If the query is a consistent one (like all documents from last month, there should be about 30-60k/month) obviously the limit of cmis query (500) stops before. BUT, if the user hits "search" the first time, after a while, the resultset is composed of 2 documents. And if the users hits "search" right after that again, with the same query, the resultset is exposed almost immediately and there are 500 documents listed.

What the heck is wrong? Does CMIS caches results in some way? How do big CMIS queries work? Thanks A.

3
did you try to add a orderBy clause? - alfrescian
yes, even in that case it happens anyway. - Teqnology
Are you using Apache Chemistry in your GWT app? Which Alfresco version? - alfrescian
Yes, we're using Apache Chemistry and Alfresco 3.4.7 Enterprise, both. We can't make the upgrade because we don't have Alfresco 4 license. - Teqnology

3 Answers

2
votes

As you mentioned you're using Apache Chemistry. Chemistry has a clientside caching mechanism: http://chemistry.apache.org/java/how-to/how-to-tune-perfomance.html

2
votes

I suspect this is not CMIS related at all but is instead due to the Alfresco Lucene "max permission check" problem. At a high-level, there is a config setting for the maximum number of permission checks that Alfresco will do against a search result set. There is also a limit to the total amount of time it will spend performing such checks. These limits are configured in the repository properties file as:

# The maximum time spent pruning results

system.acl.maxPermissionCheckTimeMillis=10000

# The maximum number of results to perform permission checks against

system.acl.maxPermissionChecks=1000 

The first time you run a search the server begins performing these checks and hits the limit. It then returns the search results it was able to filter.

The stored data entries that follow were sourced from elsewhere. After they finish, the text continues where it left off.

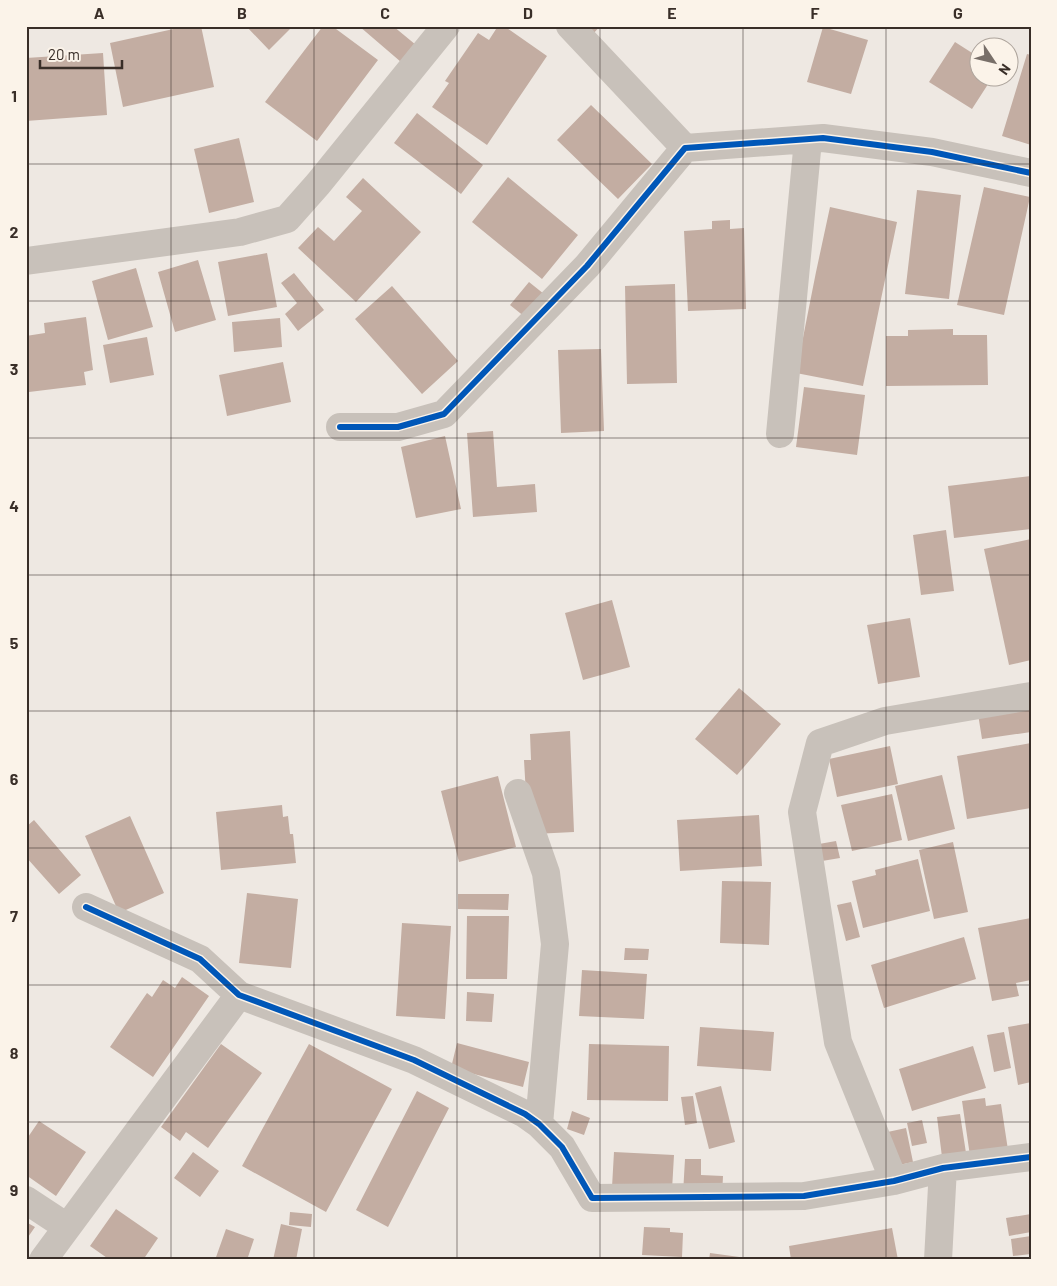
<svg xmlns="http://www.w3.org/2000/svg" width="1057" height="1286" font-family="Barlow,sans-serif">
  <style>
    .building { fill: #c3ada2 }
    .lines { fill: none; stroke-linecap: round; stroke-linejoin: round }
    .minor { stroke: #c8c1ba; stroke-width: 28 }
    .cycleway-casing { stroke: #fbf3e9; stroke-width: 9 }
    .cycleway { stroke: #0057b8; stroke-width: 6 }
    .grid { fill: none; stroke: #392e28; stroke-width: 1; stroke-opacity: 0.55 }
    .neatline { fill: none; stroke: #392e28; stroke-width: 2 }
    .grid-label { font-size: 16px; text-anchor: middle; font-weight: bold; fill: #392e28 }
  </style>
  <rect width="100%" height="100%" fill="#eee8e2"/>
  <path class="building" d="M187 26H201L214 87 123 107 110 43Z
    M246 26H293L269 50Z
    M323 26H332L378 60 317 141 265 102Z
    M359 26H393L416 45 401 62Z
    M498 26H504L547 56 487 145 432 107 449 83 445 81 478 33 489 40Z
    M587 26H600L594 33Z
    M823 27 868 40 851 94 807 82Z
    M955 42 980 58V78H992L972 109 929 82Z
    M103 53 107 115 26 121V58Z
    M1027 54 1031 55V145L1002 136Z
    M591 105 652 164 618 199 557 140Z
    M417 113 483 165 461 194 394 143Z
    M239 138 254 202 209 213 194 149Z
    M508 177 578 235 542 279 472 222Z
    M363 178 421 232 356 302 298 248 318 227 334 241 362 211 346 197Z
    M984 187 1030 197 1004 315 957 305Z
    M917 190 961 195 949 299 905 294Z
    M830 207 897 222 863 386 796 373 816 272Z
    M730 220V229L744 228 746 309 688 311 684 231 712 229V221Z
    M267 253 277 307 228 316 218 262Z
    M198 260 216 320 175 332 158 272Z
    M136 268 153 327 108 340 92 281Z
    M294 273 324 310 298 331 285 314 297 303 281 283Z
    M529 282 544 294 525 317 510 305Z
    M675 284 677 383 627 384 625 286Z
    M392 286 458 361 422 394 355 319Z
    M86 317 93 370 84 372 86 385 29 392 27 379H26V336L45 333 44 323Z
    M280 318 282 347 234 352 232 322Z
    M953 329V335H987L988 385 886 386V336H908V330Z
    M147 337 154 375 110 383 103 345Z
    M601 349 604 431 561 433 558 350Z
    M283 362 291 402 227 416 219 375Z
    M804 387 865 395 857 455 796 447Z
    M493 431 497 487 535 484 537 512 473 517 467 433Z
    M445 436 461 509 416 518 401 447Z
    M1031 476V529L954 538 948 486Z
    M946 530 954 591 921 595 913 535Z
    M1031 539V660L1009 665 984 549Z
    M612 600 630 667 583 680 565 613Z
    M910 618 920 677 878 684 867 625Z
    M739 688 781 724 737 775 695 739Z
    M1031 707V732L982 739 978 714Z
    M570 731 574 832 534 834 527 812 524 760H531L530 734Z
    M1031 743V808L967 819 957 756Z
    M890 746 898 784 837 797 829 759Z
    M942 775 955 829 908 841 895 786Z
    M498 776 516 847 459 862 441 791Z
    M892 794 902 840 852 851 841 805Z
    M282 805 283 817 288 816 290 834H293L296 863 221 870 216 812Z
    M759 815 762 866 680 871 677 820Z
    M130 816 164 893 119 913 85 836Z
    M34 820 81 875 59 894 26 857V827Z
    M836 841 840 858 822 861 819 844Z
    M953 842 968 912 934 919 919 850Z
    M918 859 930 911 863 928 852 881 876 875 875 870Z
    M722 881 771 882 769 945 720 943Z
    M247 893 298 899 291 968 239 963Z
    M458 894H509L508 910 458 909Z
    M851 902 860 937 846 941 837 905Z
    M467 916H509L507 979H466Z
    M1031 918V980L1016 983 1019 996 992 1001 978 928Z
    M402 923 451 926 445 1019 396 1016Z
    M964 937 976 979 884 1008 871 965Z
    M625 948 649 949 648 960H624Z
    M582 970 647 974 644 1019 579 1016Z
    M182 977 209 996 153 1077 110 1047 147 993 152 997 163 980 175 988Z
    M467 992 494 994 492 1022 466 1021Z
    M1031 1023V1082L1018 1085 1008 1027Z
    M700 1027 774 1032 771 1071 697 1066Z
    M1004 1032 1011 1068 994 1072 987 1035Z
    M457 1043 529 1062 523 1087 451 1068Z
    M221 1044 262 1073 208 1148 186 1132 180 1141 161 1127Z
    M309 1044 392 1089 326 1212 242 1166Z
    M589 1044 669 1046 668 1101 587 1100Z
    M973 1046 986 1088 912 1111 899 1069Z
    M721 1086 735 1142 709 1149 695 1093Z
    M417 1091 449 1108 388 1227 356 1210Z
    M693 1096 697 1123 685 1125 681 1097Z
    M985 1098 986 1106 1001 1104 1008 1150 970 1156 962 1101Z
    M572 1111 590 1118 584 1135 567 1129Z
    M960 1114 966 1153 942 1157 937 1117Z
    M922 1120 927 1143 912 1146 907 1123Z
    M39 1121 86 1152 56 1196 26 1175V1140Z
    M906 1128 913 1162 890 1167 883 1133Z
    M193 1152 219 1171 200 1197 174 1178Z
    M614 1152 674 1155 672 1190 612 1187Z
    M685 1159H701V1175L723 1176 722 1196 683 1194Z
    M116 1209 158 1238 143 1260H110L90 1246Z
    M290 1212 312 1214 311 1227 289 1225Z
    M1031 1214V1232L1009 1236 1006 1218Z
    M26 1222 35 1227 26 1240Z
    M281 1224 302 1229 296 1260H273Z
    M644 1227 670 1228V1232L683 1233 682 1257 642 1255Z
    M892 1228 898 1260H791L789 1246Z
    M226 1229 254 1239 247 1260H215Z
    M1031 1236V1254L1013 1256 1011 1239Z
    M710 1253 754 1259V1260H709Z"/>
  <g class="lines">
    <path class="minor" d="M570 26 685 148
      M26 261 240 232 287 219 318 184 446 26
      M340 427H398L444 414 587 266 685 148 823 138 932 152 1031 173
      M780 434 808 140
      M518 793 546 873 555 944 539 1124
      M86 907 200 959 239 995 414 1060 525 1114 539 1124 562 1147 592 1198 804 1196 894 1181 943 1168 1031 1157
      M894 1181 838 1042 802 812 820 743 885 721 1031 696
      M26 1200 67 1227
      M43 1260 239 995
      M938 1260 943 1168"/>
    <defs>
      <path id="cycleway" d="M340 427H398L444 414 587 266 685 148 823 138 932 152 1031 173
        M86 907 200 959 239 995 414 1060 525 1114 539 1124 562 1147 592 1198 804 1196 894 1181 943 1168 1031 1157"/>
    </defs>
    <use href="#cycleway" class="cycleway-casing"/>
    <use href="#cycleway" class="cycleway"/>
  </g>
  <path class="grid" d="M171 26V1260M314 26V1260M457 26V1260M600 26V1260M743 26V1260M886 26V1260M26 164H1031M26 301H1031M26 438H1031M26 575H1031M26 711H1031M26 848H1031M26 985H1031M26 1122H1031"/>
  <rect width="1057" height="1286" fill="none" stroke="#fbf3e9" stroke-width="55"/>
  <g transform="translate(994 62) rotate(125)"><circle r="24" fill="#fbf3e9" stroke="#ada49c"/>
  <path d="M0-4L9 19L0 12L-9 19Z" fill="#786f69"/>
  <text y="-8" font-size="14" font-weight="bold" text-anchor="middle" fill="#392e28">N</text>
  </g>
  <path d="M40 60v8h82v-8" fill="none" stroke="#392e28" stroke-width="2.5"/>
  <text x="48" y="60" font-size="15" fill="#392e28" stroke="#fbf3e9" stroke-width="4" paint-order="stroke">20 m</text>
  <rect x="28" y="28" width="1002" height="1230" class="neatline"/>
  <g class="grid-label">
    <text x="99" y="19">A</text>
    <text x="242" y="19">B</text>
    <text x="385" y="19">C</text>
    <text x="528" y="19">D</text>
    <text x="672" y="19">E</text>
    <text x="815" y="19">F</text>
    <text x="958" y="19">G</text>
    <text x="14" y="102">1</text>
    <text x="14" y="238">2</text>
    <text x="14" y="375">3</text>
    <text x="14" y="512">4</text>
    <text x="14" y="649">5</text>
    <text x="14" y="785">6</text>
    <text x="14" y="922">7</text>
    <text x="14" y="1059">8</text>
    <text x="14" y="1196">9</text>
  </g>
</svg>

Now the permission cache is populated so the next time you run the search the results come back much faster and the result set is larger.

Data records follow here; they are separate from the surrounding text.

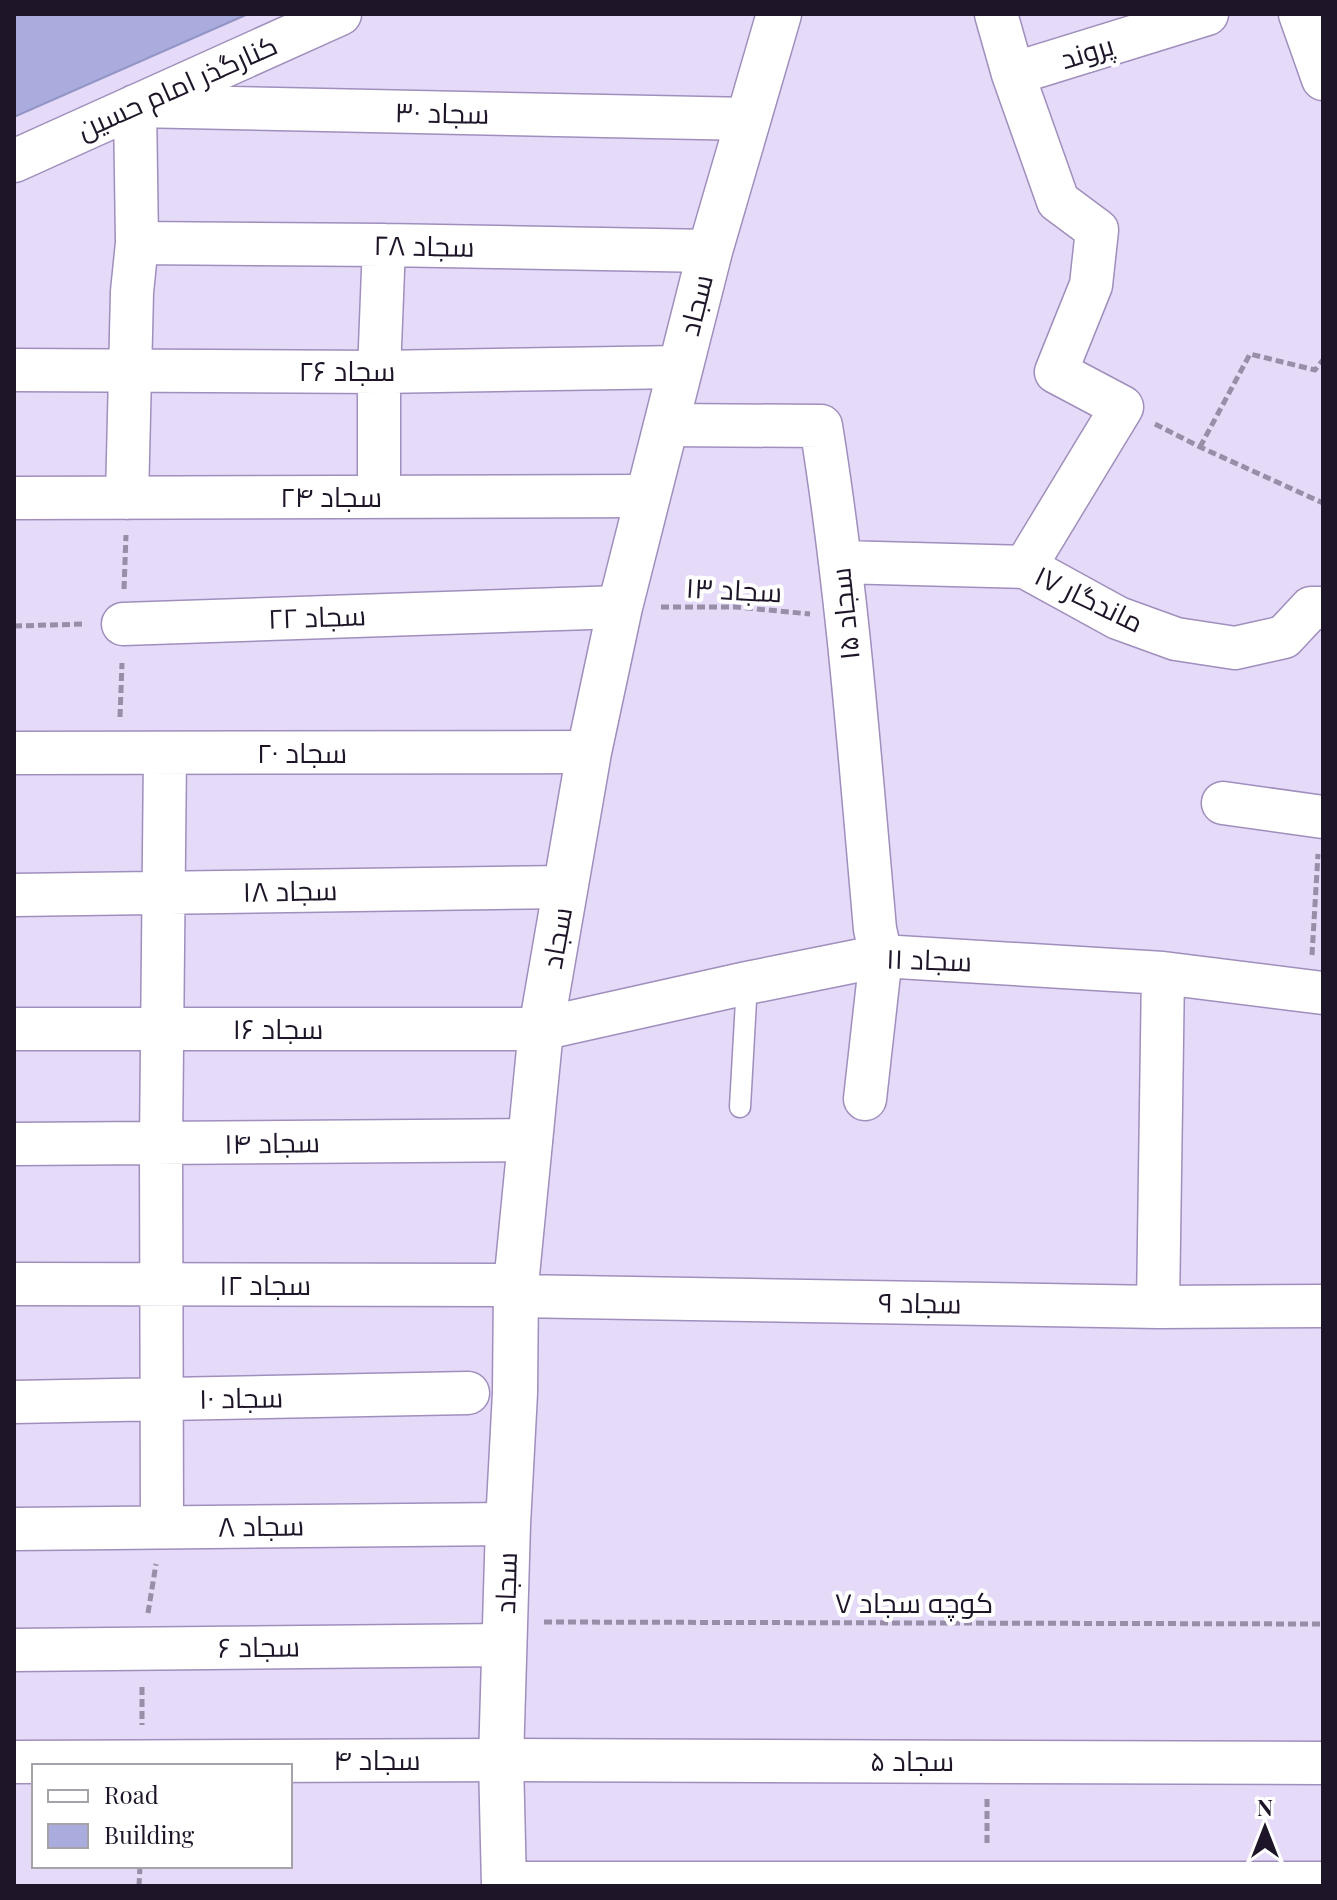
<svg xmlns="http://www.w3.org/2000/svg" width="1337" height="1900" viewBox="0 0 1337 1900" font-family="'Playfair Display',Cairo,serif">
	<style>
		.building { fill: #a9acdd; stroke: #9295c5; stroke-width: 2 }
		.lines { fill: none; stroke-linecap: round; stroke-linejoin: round }
		.lane-casing { stroke: #a08ebd; stroke-width: 23 }
		.street-casing { stroke: #a08ebd; stroke-width: 45 }
		.secondary-casing { stroke: #a08ebd; stroke-width: 47 }
		.path { stroke: #988ea7; stroke-width: 5; stroke-dasharray: 8 4; stroke-linecap: butt }
		.lane { stroke: #fff; stroke-width: 20 }
		.street { stroke: #fff; stroke-width: 42 }
		.secondary { stroke: #fff; stroke-width: 44 }
		.labels { text-anchor: middle; stroke-width: 8; stroke-linejoin: round; paint-order: stroke }
		.street-label { font-size: 28px; fill: #1e1628; stroke: #fff }
	</style>
	<rect width="100%" height="100%" fill="#e5daf8"/>
	<path class="building" d="M 14,14 L 248,14 L 14,117 Z"/>
	<g class="lines">
		<g class="lane-casing">
			<path id="lane" d="M 740,1107 L 747,983"/>
		</g>
		<g class="street-casing">
			<path id="street" d="M 996,14 L 1013,74 L 1058,201 L 1097,230 L 1091,285 L 1056,372 L 1122,407 L 1025,567
				M 1300,14 L 1323,79
				M 1013,74 L 1207,14
				M 14,161 L 340,14
				M 137,243 L 384,245 L 710,251
				M 14,370 L 379,372 L 681,367
				M 666,425 L 821,426 C 848,593 860,761 875,929 L 881,956 L 865,1099
				M 379,497 L 379,372 L 384,245
				M 14,498 L 647,496
				M 127,498 L 132,292 L 137,243 L 135,106 L 749,119
				M 840,562 L 1025,567 L 1118,618 L 1176,639 L 1235,648 L 1284,637 L 1311,608 L 1323,608
				M 123,624 L 620,607
				M 14,753 L 589,752
				M 1223,803 L 1323,817
				M 14,895 L 566,887
				M 14,1029 L 541,1029 L 747,983 L 881,956 L 1163,973 L 1323,993
				M 14,1144 L 531,1140
				M 14,1284 L 516,1285
				M 516,1296 L 1158,1307 L 1323,1306
				M 1158,1307 L 1163,973
				M 14,1402 L 468,1393
				M 162,1527 L 161,1144 L 165,753
				M 14,1529 L 508,1524
				M 14,1650 L 505,1645
				M 14,1762 L 501,1760 L 1323,1763
				M 504,1883 L 1323,1883"/>
		</g>
		<g class="secondary-casing">
			<path id="secondary" d="M 504,1886 L 501,1760 L 508,1524 L 515,1393 L 516,1285 L 541,1029 L 589,752 L 620,607 L 710,251 L 779,14"/>
		</g>
		<path class="path" d="M 1155,424 L 1200,447 L 1323,503
			M 1200,447 L 1250,354 L 1315,370 L 1323,360
			M 124,589 L 126,535
			M 661,607 L 736,607 L 810,614
			M 14,626 L 86,624
			M 120,717 L 122,663
			M 1312,955 L 1318,854
			M 148,1613 L 156,1564
			M 544,1622 L 1323,1624
			M 142,1687 L 142,1725
			M 987,1799 L 987,1845
			M 139,1886 L 140,1866"/>
		<use href="#lane" class="lane"/>
		<use href="#street" class="street"/>
		<use href="#secondary" class="secondary"/>
	</g>
	<g class="labels">
		<g class="street-label">
			<text transform="translate(1087 52) rotate(-17)" y="10">پروند</text>
			<text transform="translate(177 87) rotate(-24)" y="10">کنارگذر امام حسین</text>
			<text transform="translate(442 113) rotate(1)" y="10">سجاد ۳۰</text>
			<text transform="translate(424 246) rotate(1)" y="10">سجاد ۲۸</text>
			<text transform="translate(696 305) rotate(-76)" y="10">سجاد</text>
			<text x="347" y="381">سجاد ۲۶</text>
			<text x="331" y="507">سجاد ۲۴</text>
			<text transform="translate(734 590) rotate(3)" y="10">سجاد ۱۳</text>
			<text transform="translate(1089 599) rotate(26)" y="10">ماندگار ۱۷</text>
			<text transform="translate(845 614) rotate(-96)" y="10">سجاد ۱۵</text>
			<text transform="translate(317 617) rotate(-2)" y="10">سجاد ۲۲</text>
			<text x="302" y="763">سجاد ۲۰</text>
			<text transform="translate(290 891) rotate(-1)" y="10">سجاد ۱۸</text>
			<text transform="translate(557 938) rotate(-80)" y="10">سجاد</text>
			<text transform="translate(929 960) rotate(2)" y="10">سجاد ۱۱</text>
			<text x="278" y="1039">سجاد ۱۶</text>
			<text transform="translate(272 1143) rotate(-1)" y="10">سجاد ۱۴</text>
			<text x="265" y="1295">سجاد ۱۲</text>
			<text transform="translate(920 1303) rotate(1)" y="10">سجاد ۹</text>
			<text transform="translate(241 1398) rotate(-1)" y="10">سجاد ۱۰</text>
			<text transform="translate(261 1526) rotate(-1)" y="10">سجاد ۸</text>
			<text transform="translate(506 1583) rotate(-88)" y="10">سجاد</text>
			<text x="914" y="1613">کوچه سجاد ۷</text>
			<text transform="translate(259 1647) rotate(-1)" y="10">سجاد ۶</text>
			<text x="377" y="1770">سجاد ۴</text>
			<text x="912" y="1771">سجاد ۵</text>
		</g>
	</g>
	<rect width="1337" height="1900" fill="none" stroke="#1e1628" stroke-width="32"/>
	<rect x="32" y="1764" width="260" height="104" fill="#ffffff" stroke="#a5a2a9" stroke-width="2"/>
	<rect x="48" y="1790" width="40" height="12" fill="#ffffff" stroke="#a5a2a9" stroke-width="2"/>
	<text x="104" y="1804" font-size="24" fill="#1e1628">Road</text>
	<rect x="48" y="1824" width="40" height="24" fill="#a9acdd" stroke="#a5a2a9" stroke-width="2"/>
	<text x="104" y="1844" font-size="24" fill="#1e1628">Building</text>
	<g transform="translate(1265 1828)" stroke="#ffffff" stroke-width="6" paint-order="stroke">
	<path d="M0-6L14 30L0 20L-14 30Z" fill="#1e1628"/>
	<text y="-12" font-size="22" font-weight="bold" text-anchor="middle" fill="#1e1628">N</text>
	</g>
</svg>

Searches in Alfresco are non-deterministic--you cannot guarantee that, for large result sets, you will get back the exact same result set every time, regardless of how big you make those settings.

If you are able to upgrade at some point you may find that configuring Alfresco to use Solr rather than Lucene could help alleviate this, but I'm not 100% sure it will.

0
votes

To disable security checks replace public SearchService with searchService. Public services have enforced security so with searchService you can avoid security checking.